> Problem details: Each entry must be restated word for word.

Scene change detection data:
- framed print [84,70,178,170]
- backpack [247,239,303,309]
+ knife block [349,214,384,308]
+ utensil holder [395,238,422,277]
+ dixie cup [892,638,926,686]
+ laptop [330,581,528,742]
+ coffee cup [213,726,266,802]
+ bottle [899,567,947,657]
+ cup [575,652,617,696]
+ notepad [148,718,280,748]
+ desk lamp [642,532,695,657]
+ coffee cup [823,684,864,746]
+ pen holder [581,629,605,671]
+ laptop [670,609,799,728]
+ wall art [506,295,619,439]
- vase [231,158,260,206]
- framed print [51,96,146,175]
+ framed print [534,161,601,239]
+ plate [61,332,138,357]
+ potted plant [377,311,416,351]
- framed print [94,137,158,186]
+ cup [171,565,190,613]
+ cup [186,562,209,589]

> Result:
- framed print [84,70,178,170]
- backpack [247,239,303,309]
+ knife block [349,214,384,308]
+ utensil holder [395,238,422,277]
+ dixie cup [892,638,926,686]
+ laptop [330,581,528,742]
+ coffee cup [213,726,266,802]
+ bottle [899,567,947,657]
+ cup [575,652,617,696]
+ notepad [148,718,280,748]
+ desk lamp [642,532,695,657]
+ coffee cup [823,684,864,746]
+ pen holder [581,629,605,671]
+ laptop [670,609,799,728]
+ wall art [506,295,619,439]
- vase [231,158,260,206]
- framed print [51,96,146,175]
+ framed print [534,161,601,239]
+ plate [61,332,138,357]
+ potted plant [377,311,416,351]
- framed print [94,137,158,186]
+ cup [171,565,190,613]
+ cup [186,562,209,589]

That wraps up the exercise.